Ahead of the Paw Patrol movie release this summer, Toys “R” Us Canada and toy maker Spin Master Corp. have done something rarely seen before in the toy industry.
They airlifted Liberty toys – the latest member of the animated search and rescue team – from China to Canada to put the new puppy on store shelves in time for the film’s premiere.
âWe really wanted Liberty to be available to our customers when the movie was released,â said Katrina Fyfle, Toys âRâ Us Canada Brand Manager. “It’s one of the ones we put on a plane in partnership with the seller.”
This unusual step highlights the continuing difficulty of operating in the midst of a pandemic and the resulting labor shortages, escalating material prices, rising shipping costs and long delays.
It also foreshadows what the toy industry could be facing this holiday season, a time that accounts for up to 70% of all toy sales for the year by some estimates.
Industry experts say toy makers and retailers are bracing for a potentially tough run until Christmas this year and are offering some advice for consumers: buy early, don’t expect big explosive sales, and most importantly , find a good hiding place until the holidays to deter children from snooping.
“The supply chain problems are not going to be corrected this fall,” Canadian Toy Association spokesperson Andrew Wagar said in an interview.
“There will be items that sell faster than usual and they will be restocked more slowly than usual.”
The toy industry group says there will always be toys on store shelves, but recommends consumers start holiday shopping as early as October to avoid being disappointed with potential shortages of certain items in the store. holidays are approaching.
While retail toy prices are expected to remain stable or increase only slightly, Wagar said buyers may notice fewer door crash deals as toy manufacturers and retailers face increasing pressure on the costs.
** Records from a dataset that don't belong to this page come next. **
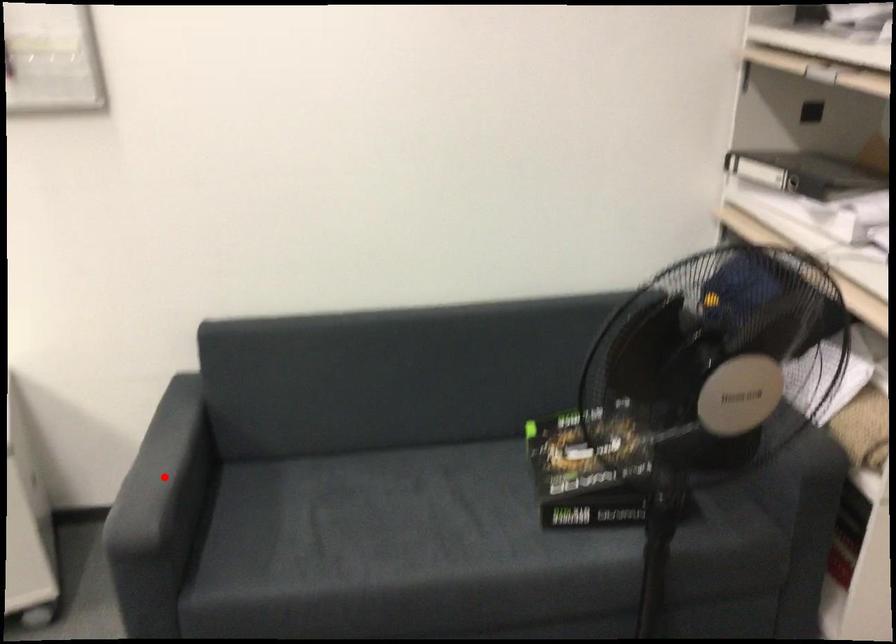
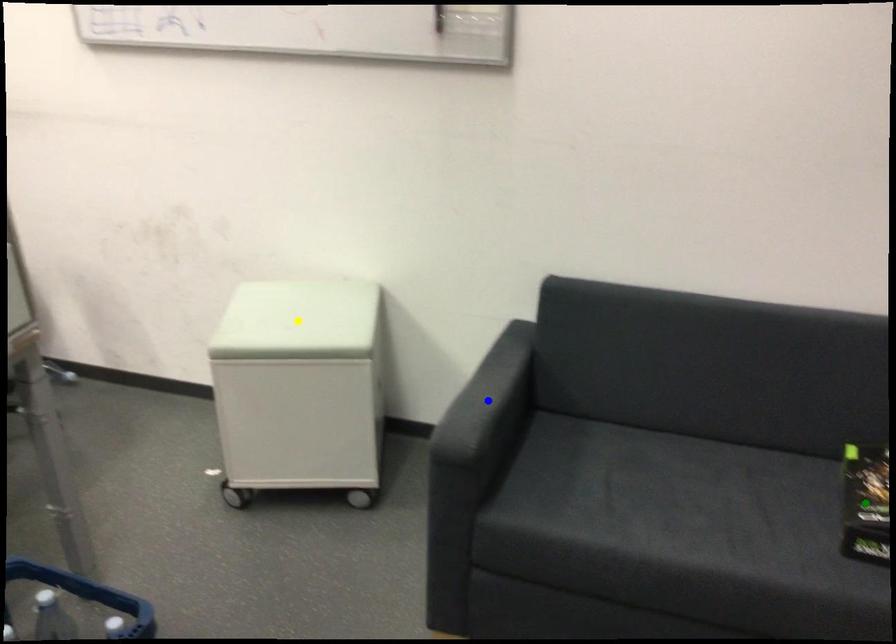
Question: I am providing you with two images of the same scene from different viewpoints. A red point is marked on the first image. You are given multiple points on the second image. Can you choose the point in image 2 that corresponds to the point in image 1?

Choices:
 (A) green point
 (B) blue point
 (C) yellow point

Answer: (B)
âI wouldn’t describe it as a price increase as much as a decrease in toy discounts for the holiday season,â he said. “We anticipate that these types of sales will not be as prolific or as drastic as in previous years.”
But the price increase depends in part on the toy company and where the goods are made, Wagar said.
Smaller toy makers are more likely to take advantage of the cash shipping market, which in the past may have been a cheaper option, he said. But growing demand for cargo space has pushed up spot market prices 500 to 800 percent.
âA container that would have typically cost $ 3,000 is now selling for $ 24,000,â Wagar said.
âThe big toy companies have more items, more brands, more money, and probably better shipping deals than the small toy companies. You’re going to see small toy companies probably suffer more than big toy companies.
Claire Hutchings, co-owner of independent toy store Dilly Dally Kids in Vancouver, said almost every vendor they work with increased their price list this summer – some for the second time in a year.
âPrices are definitely increasing much more than anything we’ve seen in the past,â she said. “The cost of plastic resins has also gone up and the base cost of wood has become a banana. So we know it’s not about price increases.”
The toy store has absorbed as much of the price increase as possible over the past two years, but will likely have to pass on some of the higher costs, Hutchings said.
âIt was the tipping point,â she said. âWe still won’t increase our prices if we can handle it, but in some cases we may have to. “
As for inventory, Hutchings said she started ordering six weeks earlier than normal for the holiday season.
“We are seeing a decline in inventory availability in all areas,” she said. âIt’s rare that I place an order and get 100 percent of it. To mitigate this, we bought early so that our warehouse is currently really full. “
But that’s unlikely to last, as wait times to restock sold-out items are unpredictable and new orders placed in the coming months are unlikely to arrive until the holidays, Hutchings said.
Fyfle with Toys “R” Us said the store is still waiting for some of the toys that are expected to be popular with kids this year.
These late-arriving goods could benefit last-minute buyers, but she said if buyers see something in stock now, it’s best not to wait.